### SOURCE EXTRACT
# # #
The advance builds upon the researchers' earlier invention of a microscopic antenna that captures visible light in much the same way radio antennae capture radio waves -- a discovery they announced in 2004. This time, the BC physicists designed and fabricated a tiny version of the coaxial cable -- the Information Age workhorse that carries telephone and Internet service along with hundreds of television and radio channels into millions of homes and businesses around the world.
"Our coax works just like the one in your house, except now for visible light," said Jakub Rybczynski, a research scientist in the Physics Department and the lead author of an article on the research in the Jan. 8 issue of the journal Applied Physics Letters.
Coaxial cables are typically made up of a core wire surrounded by a layer of insulation, which in turn is surrounded by another metal sheath. This structure encloses energy and lets the cable transmit electromagnetic signals with wavelengths much larger than the diameter of the cable itself.
With this design in mind, the physicists developed what they called a "nanocoax" -- a carbon nanotube-based coaxial cable with a diameter of about 300 nm. By comparison, the human hair is several hundred times wider.
# # #
### DATASET CONTENT
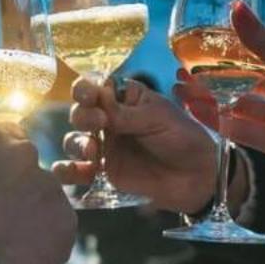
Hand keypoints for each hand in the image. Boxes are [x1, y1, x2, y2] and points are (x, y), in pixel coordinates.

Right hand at [0, 127, 75, 263]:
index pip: (9, 139)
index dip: (4, 166)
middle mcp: (24, 153)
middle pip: (31, 168)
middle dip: (22, 189)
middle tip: (2, 218)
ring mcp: (49, 185)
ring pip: (47, 199)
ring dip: (35, 215)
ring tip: (8, 242)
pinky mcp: (67, 218)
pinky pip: (59, 228)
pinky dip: (47, 242)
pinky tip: (22, 256)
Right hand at [54, 75, 220, 211]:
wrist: (198, 176)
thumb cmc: (184, 138)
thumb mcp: (159, 118)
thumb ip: (126, 114)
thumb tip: (98, 102)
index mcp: (125, 99)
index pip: (95, 87)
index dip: (85, 89)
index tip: (89, 96)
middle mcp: (110, 120)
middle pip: (80, 112)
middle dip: (83, 116)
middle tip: (100, 124)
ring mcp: (106, 146)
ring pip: (75, 140)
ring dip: (76, 143)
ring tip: (93, 151)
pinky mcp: (106, 171)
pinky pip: (78, 170)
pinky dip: (67, 171)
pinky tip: (68, 172)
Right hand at [175, 1, 264, 211]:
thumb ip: (264, 44)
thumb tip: (235, 7)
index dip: (236, 47)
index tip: (205, 44)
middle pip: (251, 80)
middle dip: (217, 76)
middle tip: (183, 70)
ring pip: (245, 106)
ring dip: (214, 99)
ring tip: (181, 91)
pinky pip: (248, 131)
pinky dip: (223, 122)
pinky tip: (198, 113)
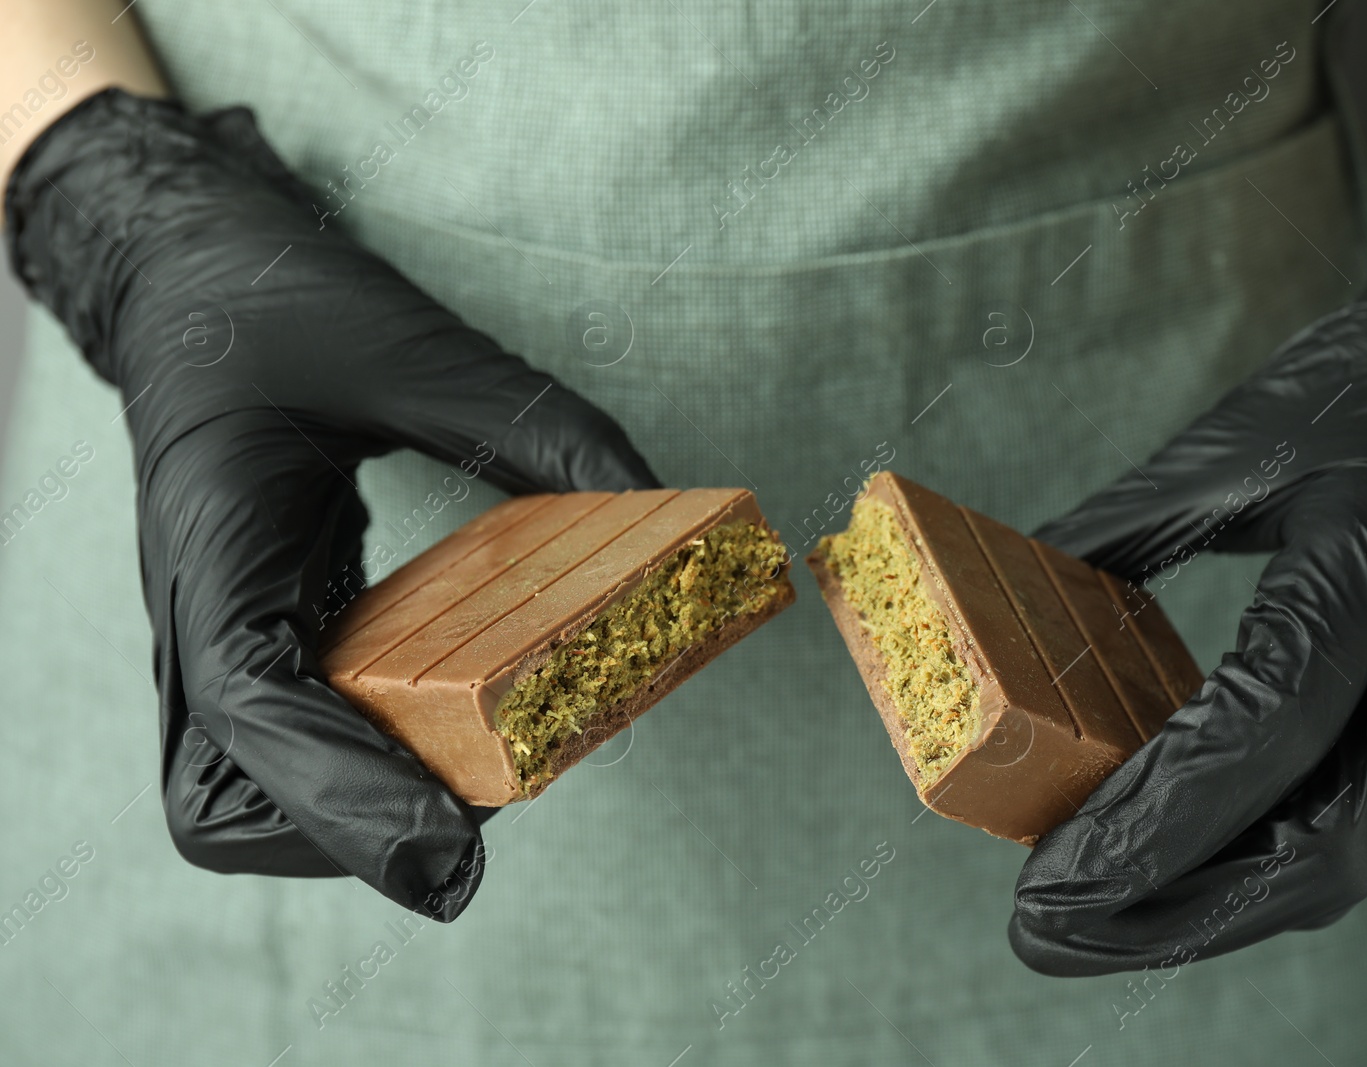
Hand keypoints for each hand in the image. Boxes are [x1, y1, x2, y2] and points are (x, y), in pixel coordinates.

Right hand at [4, 90, 657, 919]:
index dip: (350, 794)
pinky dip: (359, 768)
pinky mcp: (255, 635)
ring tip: (476, 774)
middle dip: (344, 833)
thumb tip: (656, 508)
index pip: (252, 709)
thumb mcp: (415, 345)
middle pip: (223, 803)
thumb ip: (536, 424)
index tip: (456, 853)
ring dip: (348, 817)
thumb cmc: (281, 304)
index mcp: (213, 545)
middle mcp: (197, 615)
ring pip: (239, 795)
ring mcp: (217, 635)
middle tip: (476, 819)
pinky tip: (452, 728)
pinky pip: (286, 742)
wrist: (189, 279)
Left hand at [1009, 194, 1366, 973]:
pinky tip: (1180, 868)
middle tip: (1044, 930)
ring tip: (1093, 919)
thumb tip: (991, 615)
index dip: (1144, 826)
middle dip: (1166, 911)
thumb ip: (1110, 538)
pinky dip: (1265, 864)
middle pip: (1313, 848)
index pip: (1256, 736)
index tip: (1041, 879)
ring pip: (1344, 862)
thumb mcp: (1227, 450)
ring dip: (1211, 906)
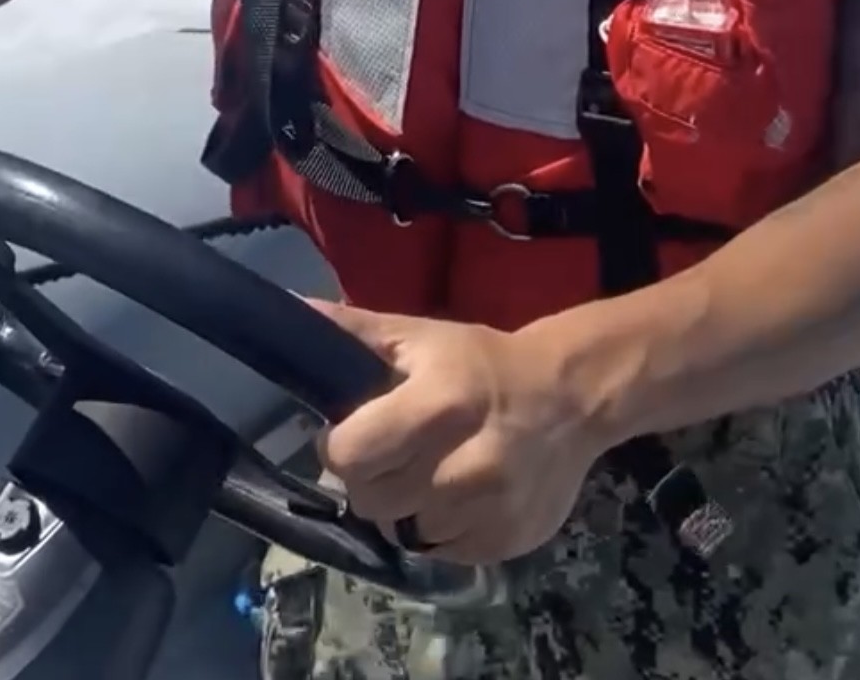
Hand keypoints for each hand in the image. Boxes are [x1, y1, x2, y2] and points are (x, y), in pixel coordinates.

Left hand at [311, 298, 604, 566]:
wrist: (570, 397)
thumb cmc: (482, 362)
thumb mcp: (420, 335)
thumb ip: (354, 330)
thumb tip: (290, 309)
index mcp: (437, 406)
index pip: (350, 454)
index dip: (338, 446)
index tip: (351, 433)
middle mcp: (462, 465)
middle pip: (371, 500)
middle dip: (370, 478)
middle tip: (392, 453)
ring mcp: (487, 510)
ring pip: (405, 531)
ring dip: (407, 506)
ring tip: (429, 471)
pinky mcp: (505, 543)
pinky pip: (442, 551)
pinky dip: (441, 529)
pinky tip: (458, 494)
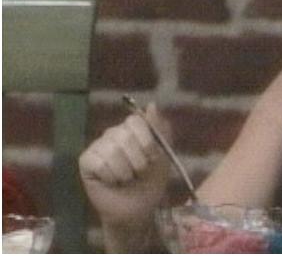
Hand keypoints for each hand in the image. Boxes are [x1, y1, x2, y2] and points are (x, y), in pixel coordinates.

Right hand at [79, 103, 171, 225]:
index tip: (152, 157)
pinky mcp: (86, 161)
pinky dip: (110, 176)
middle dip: (138, 160)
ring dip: (125, 171)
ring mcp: (99, 145)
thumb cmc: (151, 181)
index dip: (146, 141)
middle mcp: (114, 133)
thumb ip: (160, 129)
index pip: (136, 121)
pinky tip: (111, 181)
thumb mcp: (163, 154)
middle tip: (139, 172)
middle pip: (124, 135)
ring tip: (126, 178)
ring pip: (112, 150)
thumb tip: (151, 104)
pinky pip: (99, 162)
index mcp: (133, 128)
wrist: (138, 209)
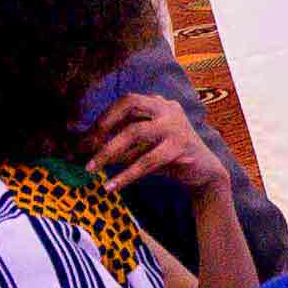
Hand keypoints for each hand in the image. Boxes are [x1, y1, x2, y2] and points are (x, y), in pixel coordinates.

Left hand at [88, 96, 227, 203]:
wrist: (204, 174)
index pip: (125, 101)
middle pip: (130, 103)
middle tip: (84, 146)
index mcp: (158, 103)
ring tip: (90, 168)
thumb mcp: (142, 147)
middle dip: (104, 123)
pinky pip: (147, 160)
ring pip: (135, 132)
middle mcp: (167, 108)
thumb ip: (120, 142)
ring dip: (108, 150)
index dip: (103, 117)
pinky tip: (110, 186)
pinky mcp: (180, 147)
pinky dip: (126, 175)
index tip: (83, 139)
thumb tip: (85, 148)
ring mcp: (175, 125)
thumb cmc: (168, 158)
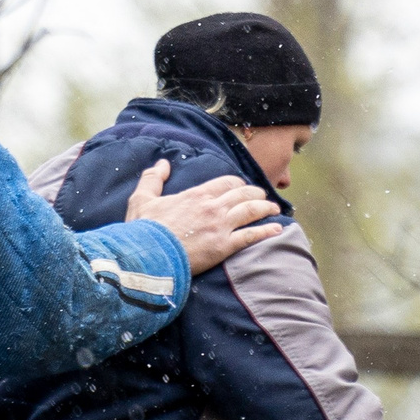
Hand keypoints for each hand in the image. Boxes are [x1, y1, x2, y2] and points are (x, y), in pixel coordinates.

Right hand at [125, 159, 282, 273]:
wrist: (147, 256)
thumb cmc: (143, 230)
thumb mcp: (141, 199)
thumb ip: (153, 179)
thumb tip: (161, 163)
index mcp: (196, 195)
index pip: (226, 183)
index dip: (237, 183)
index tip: (241, 187)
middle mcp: (212, 207)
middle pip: (243, 194)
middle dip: (256, 193)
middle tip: (261, 196)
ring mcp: (220, 227)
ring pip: (251, 211)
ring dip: (266, 208)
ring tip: (274, 209)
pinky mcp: (223, 247)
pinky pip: (251, 236)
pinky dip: (267, 231)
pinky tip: (277, 229)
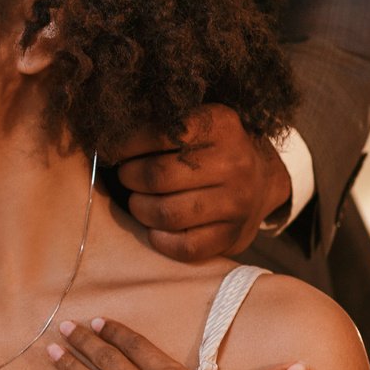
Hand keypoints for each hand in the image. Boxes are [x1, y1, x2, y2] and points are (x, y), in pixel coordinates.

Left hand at [106, 105, 290, 259]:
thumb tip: (107, 131)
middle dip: (129, 177)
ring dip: (140, 208)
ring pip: (166, 213)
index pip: (159, 134)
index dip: (125, 145)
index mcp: (222, 125)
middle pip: (157, 176)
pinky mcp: (232, 235)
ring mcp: (235, 203)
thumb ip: (160, 122)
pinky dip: (160, 239)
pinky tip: (156, 227)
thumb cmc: (211, 150)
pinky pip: (183, 247)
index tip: (114, 150)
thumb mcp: (197, 123)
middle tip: (127, 176)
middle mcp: (234, 163)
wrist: (262, 181)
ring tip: (139, 200)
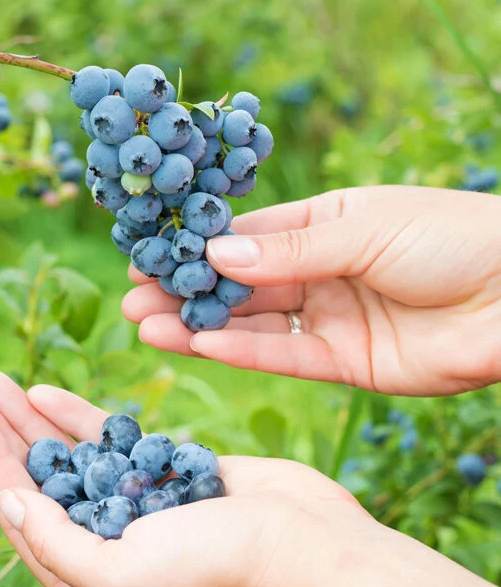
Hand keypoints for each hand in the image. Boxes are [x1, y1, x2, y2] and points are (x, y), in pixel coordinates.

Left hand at [0, 370, 365, 586]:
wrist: (314, 553)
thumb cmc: (219, 573)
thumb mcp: (120, 573)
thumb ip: (55, 541)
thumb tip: (8, 499)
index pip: (17, 510)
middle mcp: (105, 550)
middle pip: (35, 480)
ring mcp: (137, 511)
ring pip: (68, 457)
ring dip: (30, 418)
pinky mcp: (167, 477)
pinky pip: (110, 444)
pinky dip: (77, 418)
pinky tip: (44, 391)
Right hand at [122, 186, 500, 395]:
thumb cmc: (453, 237)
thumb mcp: (363, 229)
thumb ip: (289, 248)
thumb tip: (216, 251)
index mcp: (323, 223)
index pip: (246, 235)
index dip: (197, 246)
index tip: (148, 254)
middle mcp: (319, 271)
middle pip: (239, 284)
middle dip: (185, 291)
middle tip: (132, 299)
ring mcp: (330, 318)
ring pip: (252, 324)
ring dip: (198, 325)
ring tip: (146, 324)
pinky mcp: (346, 363)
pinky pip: (285, 357)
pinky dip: (241, 352)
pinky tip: (198, 345)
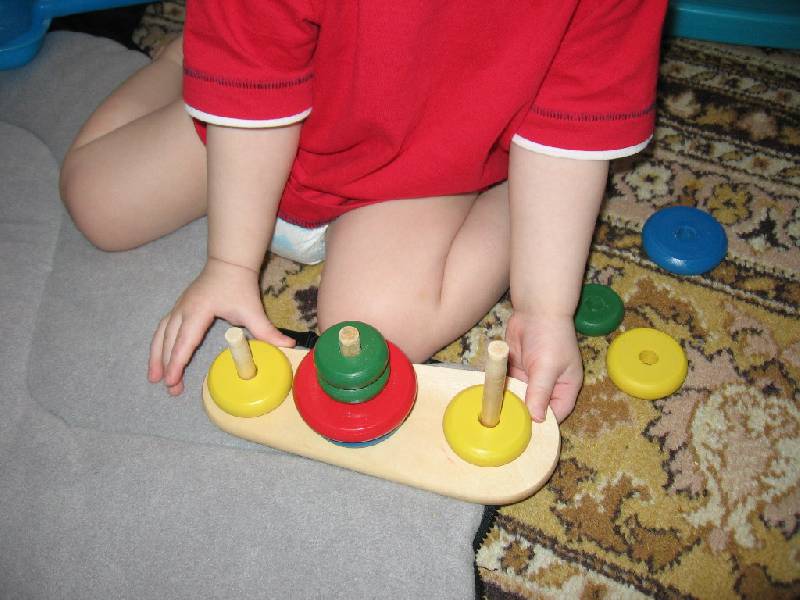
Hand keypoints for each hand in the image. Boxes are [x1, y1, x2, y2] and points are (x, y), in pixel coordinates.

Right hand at [148, 257, 294, 394]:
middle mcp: (183, 310)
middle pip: (169, 341)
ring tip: (153, 377)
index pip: (185, 341)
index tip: (171, 381)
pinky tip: (159, 358)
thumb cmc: (240, 286)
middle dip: (166, 365)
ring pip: (161, 335)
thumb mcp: (253, 310)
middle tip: (169, 388)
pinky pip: (164, 329)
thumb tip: (289, 346)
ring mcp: (178, 308)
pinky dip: (159, 345)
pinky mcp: (179, 308)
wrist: (229, 263)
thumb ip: (267, 331)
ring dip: (156, 357)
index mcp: (198, 312)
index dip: (177, 362)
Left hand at [505, 311, 582, 422]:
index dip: (543, 423)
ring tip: (494, 414)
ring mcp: (532, 378)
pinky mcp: (517, 370)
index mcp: (565, 387)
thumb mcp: (547, 367)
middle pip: (536, 408)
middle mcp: (550, 386)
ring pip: (520, 398)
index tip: (526, 431)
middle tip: (505, 425)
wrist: (534, 309)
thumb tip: (537, 419)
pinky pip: (508, 386)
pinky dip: (500, 390)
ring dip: (509, 403)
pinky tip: (489, 398)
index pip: (556, 414)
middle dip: (522, 415)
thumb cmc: (549, 337)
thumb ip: (540, 393)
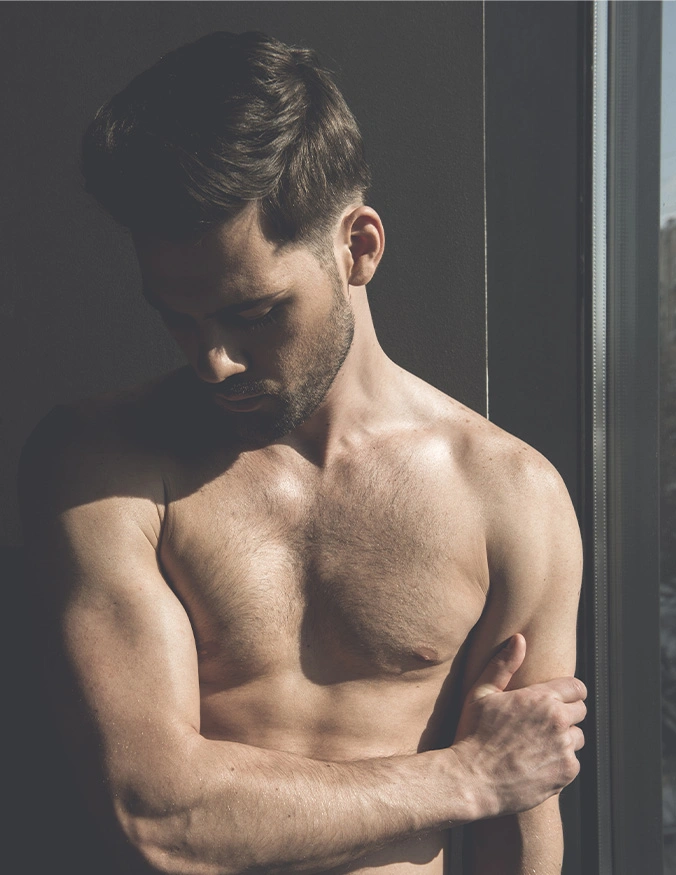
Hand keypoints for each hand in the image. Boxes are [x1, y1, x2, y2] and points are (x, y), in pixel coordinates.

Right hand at [451, 634, 585, 818]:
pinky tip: (536, 762)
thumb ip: (503, 664)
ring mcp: (564, 748)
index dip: (568, 691)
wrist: (471, 779)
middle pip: (580, 711)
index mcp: (541, 697)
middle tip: (542, 723)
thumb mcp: (481, 693)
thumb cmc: (472, 733)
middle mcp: (558, 720)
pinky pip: (573, 761)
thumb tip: (519, 638)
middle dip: (565, 713)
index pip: (577, 687)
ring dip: (564, 738)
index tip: (558, 698)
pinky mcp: (566, 772)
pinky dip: (559, 762)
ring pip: (578, 737)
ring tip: (536, 744)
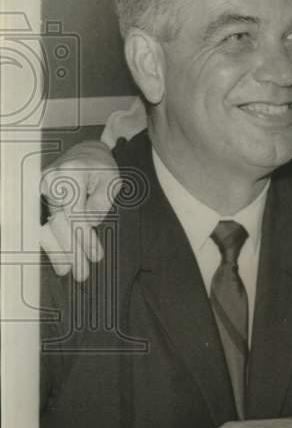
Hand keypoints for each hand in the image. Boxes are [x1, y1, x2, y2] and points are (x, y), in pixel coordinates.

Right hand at [40, 141, 120, 282]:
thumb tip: (88, 224)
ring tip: (67, 271)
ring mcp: (43, 188)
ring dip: (58, 250)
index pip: (76, 213)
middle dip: (71, 250)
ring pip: (50, 225)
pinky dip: (53, 240)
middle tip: (81, 274)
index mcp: (70, 174)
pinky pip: (47, 222)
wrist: (86, 152)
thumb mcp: (112, 181)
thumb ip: (101, 203)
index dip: (84, 237)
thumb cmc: (103, 167)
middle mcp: (51, 180)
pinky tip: (58, 259)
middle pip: (60, 222)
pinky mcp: (42, 196)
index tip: (95, 256)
# # #
### ASSIGNMENT 1
Summarize the nanocoax passage in two sentences.
### ASSIGNMENT 2
Quote the nanocoax passage word for word, starting at "The advance builds" and ending at "around the world.".
Work only from the nanocoax passage.

### ANSWER BOX 1
Building on their 2004 invention of a microscopic antenna that captures visible light, BC physicists designed and fabricated a tiny coaxial cable that works like a household one but carries visible light. Their "nanocoax" is a carbon nanotube-based coaxial cable about 300 nm in diameter, several hundred times narrower than a human hair.

### ANSWER BOX 2
The advance builds upon the researchers' earlier invention of a microscopic antenna that captures visible light in much the same way radio antennae capture radio waves -- a discovery they announced in 2004. This time, the BC physicists designed and fabricated a tiny version of the coaxial cable -- the Information Age workhorse that carries telephone and Internet service along with hundreds of television and radio channels into millions of homes and businesses around the world.